Goals =>
A – Rewrite the paragraph of the AB 164 excerpt beginning "So now come Assembly members" as one shorter sentence, keeping its main facts.
B – Quote the AB 164 excerpt word for word from "So now come" to "impossibility.".
C – According to the AB 164 excerpt, what must a person seeking a voter's signature on an initiative or referendum petition disclose before asking the voter to sign?

Extract =>
......

So now come Assembly members Cegavske, Nolan, Bache, Beers,
Giunchigliani, Goldwater, et al., with a proposal to make the placing of
any further citizen initiatives on the Nevada ballot a virtual
impossibility.
First, AB 164 stipulates "A person who attempts to obtain the signature
of a voter on a petition for initiative or referendum ... shall disclose to
the voter whether the person is being paid to obtain signatures on the
petition before the person requests that the voter sign the petition.
Then, "before the voter signs the petition," the petition passer would be
required to "(a) Accurately describe to the voter the effect the initiative
or referendum will have upon the law of this state; and (b) Provide to the
voter: (1) A comprehensive summary of the initiative or referendum, in
writing, that has been approved by the secretary of state pursuant to this
section; (2) Written instructions describing the procedure through which
the voter may request the removal of his name from the petition, including,
without limitation, the deadline for requesting the removal of his name;
(3) A form prescribed by the secretary of state that the voter may use to
request the removal of his name from the petition; and (4) A written
summary of the requirements of this paragraph."

......

Information shown =>

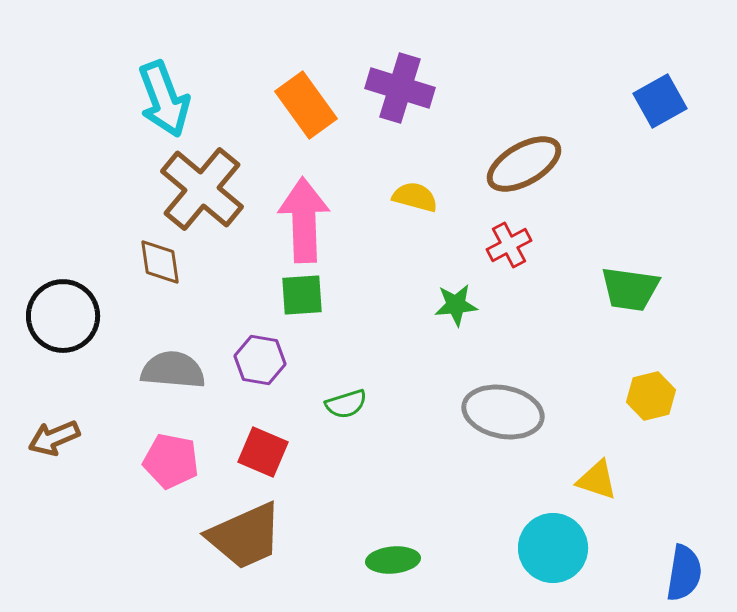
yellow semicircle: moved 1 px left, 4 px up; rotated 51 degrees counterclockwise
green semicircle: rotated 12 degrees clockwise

......

Results by task =>
A – Assembly members Cegavske, Nolan, Bache, Beers, Giunchigliani, Goldwater and others propose a measure that would make placing further citizen initiatives on the Nevada ballot virtually impossible.

B –
So now come Assembly members Cegavske, Nolan, Bache, Beers,
Giunchigliani, Goldwater, et al., with a proposal to make the placing of
any further citizen initiatives on the Nevada ballot a virtual
impossibility.

C – Whether the person is being paid to obtain signatures on the petition.